◆ Data for this exercise
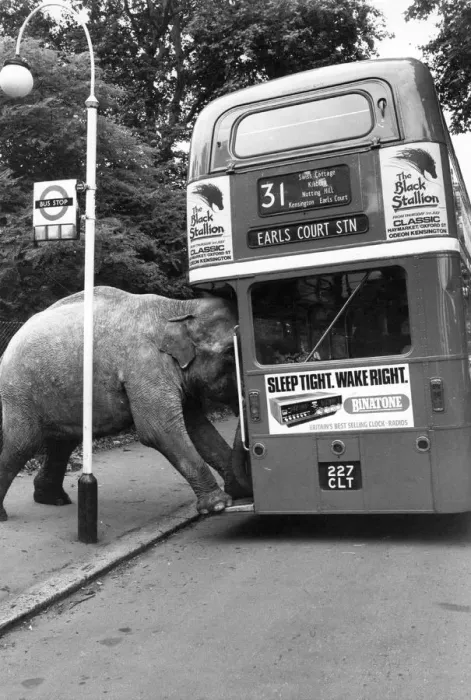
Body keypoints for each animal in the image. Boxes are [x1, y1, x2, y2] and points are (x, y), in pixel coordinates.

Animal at [0, 286, 251, 522]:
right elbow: (159, 430)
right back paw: (7, 513)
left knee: (63, 442)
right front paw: (218, 505)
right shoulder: (143, 364)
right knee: (23, 443)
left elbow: (197, 428)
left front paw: (236, 493)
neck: (179, 307)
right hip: (19, 391)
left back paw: (53, 499)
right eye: (230, 353)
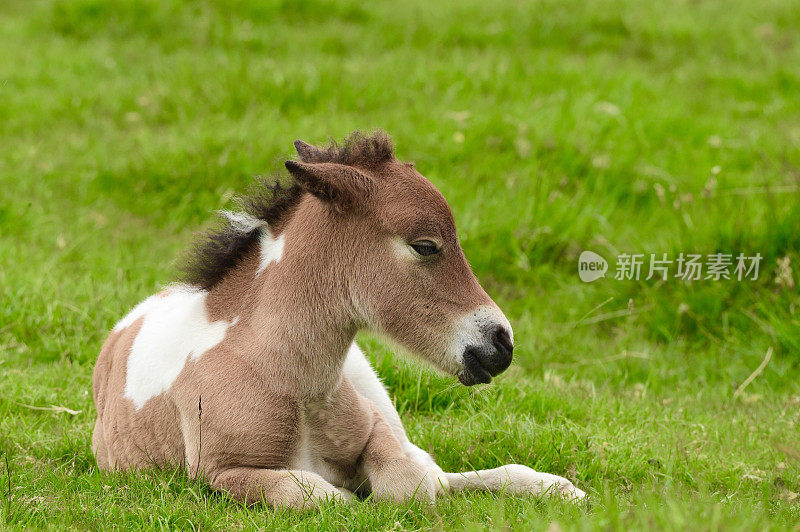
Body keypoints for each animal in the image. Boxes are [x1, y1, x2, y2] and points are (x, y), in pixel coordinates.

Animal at [90, 132, 584, 508]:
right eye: (425, 246)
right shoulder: (221, 473)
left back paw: (562, 489)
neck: (288, 379)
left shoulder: (378, 431)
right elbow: (324, 497)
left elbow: (413, 484)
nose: (501, 343)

◆ What is expected
Repeat the data exactly as written, but without the pictures.

◆ Exercise result
Body keypoints for each animal in the image. Boxes are [x1, y1, x2, y2] and points are (x, y), in pixel coordinates.

Animal at [0, 286, 251, 522]:
right elbow: (159, 430)
right back paw: (7, 513)
left knee: (63, 442)
right front paw: (218, 505)
right shoulder: (143, 364)
right knee: (23, 443)
left elbow: (197, 428)
left front paw: (236, 493)
neck: (179, 307)
right hip: (19, 391)
left back paw: (53, 499)
right eye: (230, 353)
Body keypoints for each animal in the image. Boxes are [x1, y1, x2, y2] and points are (x, y), in pixel coordinates.

Animal at [90, 132, 584, 508]:
right eye: (425, 246)
right shoulder: (221, 473)
left back paw: (562, 489)
neck: (288, 379)
left shoulder: (378, 431)
right elbow: (324, 497)
left elbow: (413, 484)
nose: (501, 343)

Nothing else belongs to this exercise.